I get that the Catholic Church hates gays, thinks of them as sinners, and wants no part of them getting married, but to abandon someone in her darkest hour, like Guarnizo did to Johnson, is the biggest sin of all. And it shows just how little religion has come. Not to mention, it's just plain -- for lack of a better word -- stupid. 

I was raised Catholic. I received my Communion and my Confirmation. I slept through the majority of CCD, think the things the church believes are insane, and never go to church. Except for one day a year: Christmas Eve.

I don't go because I want to -- in fact, quite the contrary; I really don't want to. I go because it's important to my grandmother, and was important to my mother when she was alive. And although I've sat out receiving Communion many years, this past year, after a particularly stern look from ol' Grams, I received it. And, hey, guess what? I'm a sinner!

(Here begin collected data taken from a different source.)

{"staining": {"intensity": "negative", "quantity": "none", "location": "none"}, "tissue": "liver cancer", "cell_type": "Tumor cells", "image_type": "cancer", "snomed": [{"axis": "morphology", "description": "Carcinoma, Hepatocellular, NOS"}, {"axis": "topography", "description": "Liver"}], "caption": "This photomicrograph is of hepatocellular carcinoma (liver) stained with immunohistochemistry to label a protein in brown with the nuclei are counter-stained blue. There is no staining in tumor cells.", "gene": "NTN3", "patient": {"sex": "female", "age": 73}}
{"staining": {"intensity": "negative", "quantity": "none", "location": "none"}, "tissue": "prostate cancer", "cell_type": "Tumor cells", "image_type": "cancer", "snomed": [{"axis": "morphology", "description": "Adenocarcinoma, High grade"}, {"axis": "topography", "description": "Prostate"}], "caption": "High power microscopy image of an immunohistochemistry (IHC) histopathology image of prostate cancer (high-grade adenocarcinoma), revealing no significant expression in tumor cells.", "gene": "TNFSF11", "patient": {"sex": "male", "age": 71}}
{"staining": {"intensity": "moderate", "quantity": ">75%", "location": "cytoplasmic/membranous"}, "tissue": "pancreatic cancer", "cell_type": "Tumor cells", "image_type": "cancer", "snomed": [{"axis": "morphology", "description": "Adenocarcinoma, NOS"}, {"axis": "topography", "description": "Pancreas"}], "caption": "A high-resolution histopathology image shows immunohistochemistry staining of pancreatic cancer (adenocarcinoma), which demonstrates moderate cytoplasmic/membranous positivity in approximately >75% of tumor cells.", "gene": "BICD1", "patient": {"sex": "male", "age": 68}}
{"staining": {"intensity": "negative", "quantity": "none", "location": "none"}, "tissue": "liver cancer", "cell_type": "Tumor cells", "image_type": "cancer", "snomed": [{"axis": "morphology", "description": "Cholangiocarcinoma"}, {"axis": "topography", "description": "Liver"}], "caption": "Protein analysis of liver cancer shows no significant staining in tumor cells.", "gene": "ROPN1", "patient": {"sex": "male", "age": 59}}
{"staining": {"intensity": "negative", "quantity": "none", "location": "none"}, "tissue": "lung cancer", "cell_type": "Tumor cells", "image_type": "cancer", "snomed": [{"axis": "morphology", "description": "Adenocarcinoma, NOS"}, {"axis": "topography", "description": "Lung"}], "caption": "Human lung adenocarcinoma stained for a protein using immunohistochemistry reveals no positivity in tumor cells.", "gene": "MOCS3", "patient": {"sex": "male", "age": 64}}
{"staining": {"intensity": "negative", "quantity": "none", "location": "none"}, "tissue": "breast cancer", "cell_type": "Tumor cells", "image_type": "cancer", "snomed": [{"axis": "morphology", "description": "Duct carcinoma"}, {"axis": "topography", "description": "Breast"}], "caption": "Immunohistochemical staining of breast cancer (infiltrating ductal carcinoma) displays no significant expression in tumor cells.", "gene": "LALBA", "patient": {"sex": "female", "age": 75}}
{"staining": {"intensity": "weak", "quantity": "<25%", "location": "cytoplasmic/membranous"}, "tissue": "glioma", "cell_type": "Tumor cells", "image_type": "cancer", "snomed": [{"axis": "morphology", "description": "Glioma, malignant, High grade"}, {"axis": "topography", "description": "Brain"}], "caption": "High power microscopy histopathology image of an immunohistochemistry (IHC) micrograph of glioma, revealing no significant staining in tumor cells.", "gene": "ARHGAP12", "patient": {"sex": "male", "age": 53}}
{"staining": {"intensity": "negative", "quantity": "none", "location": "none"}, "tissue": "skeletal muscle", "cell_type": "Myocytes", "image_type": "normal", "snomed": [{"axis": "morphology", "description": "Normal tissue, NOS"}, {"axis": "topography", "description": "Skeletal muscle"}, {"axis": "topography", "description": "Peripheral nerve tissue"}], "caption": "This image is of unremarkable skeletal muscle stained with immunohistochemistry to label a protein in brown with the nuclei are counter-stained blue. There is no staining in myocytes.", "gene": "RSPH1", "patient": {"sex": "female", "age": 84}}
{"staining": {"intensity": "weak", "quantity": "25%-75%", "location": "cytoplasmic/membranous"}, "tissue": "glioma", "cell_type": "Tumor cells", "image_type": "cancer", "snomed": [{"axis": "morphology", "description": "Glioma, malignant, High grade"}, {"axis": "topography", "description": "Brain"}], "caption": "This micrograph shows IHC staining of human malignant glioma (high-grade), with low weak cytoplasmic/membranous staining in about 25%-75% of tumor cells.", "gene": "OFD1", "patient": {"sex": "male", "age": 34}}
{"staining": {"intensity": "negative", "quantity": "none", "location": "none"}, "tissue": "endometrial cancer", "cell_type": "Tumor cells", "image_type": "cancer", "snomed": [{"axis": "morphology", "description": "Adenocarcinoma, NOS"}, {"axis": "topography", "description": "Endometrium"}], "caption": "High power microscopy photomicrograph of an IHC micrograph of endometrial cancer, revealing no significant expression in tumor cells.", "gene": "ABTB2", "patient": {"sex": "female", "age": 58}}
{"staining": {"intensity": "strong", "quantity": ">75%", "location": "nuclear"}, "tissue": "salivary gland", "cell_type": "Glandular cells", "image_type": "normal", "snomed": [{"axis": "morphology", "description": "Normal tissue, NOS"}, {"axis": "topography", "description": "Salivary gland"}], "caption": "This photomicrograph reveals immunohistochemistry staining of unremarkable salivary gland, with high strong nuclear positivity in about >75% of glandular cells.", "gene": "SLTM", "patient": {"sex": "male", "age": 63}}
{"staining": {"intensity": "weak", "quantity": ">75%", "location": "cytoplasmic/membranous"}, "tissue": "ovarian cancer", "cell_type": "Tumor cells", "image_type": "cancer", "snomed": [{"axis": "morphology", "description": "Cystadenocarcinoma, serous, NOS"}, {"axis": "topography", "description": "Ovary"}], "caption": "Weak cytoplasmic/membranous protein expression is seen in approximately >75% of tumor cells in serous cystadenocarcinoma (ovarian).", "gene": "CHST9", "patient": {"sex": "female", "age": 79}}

No need to make a list here, but judging by what I just wrote, I think one can imagine that, by no means, would I be considered the ideal Catholic. But it doesn't matter to them. Because I've got long hair and a husband, so, on the outside, it must look like everything is cool.

There's no doubt in my mind that Barbara Johnson has been a better Catholic than I over the years. I know her relationship with the church must be a confusing one, but it definitely seems more substantial and meaningful than mine. So, can someone please explain to me how I can receive Communion and she can't? Because it really doesn't make any sense to me.

Do you think it was wrong for Johnson to be denied Communion -- at her mother's funeral?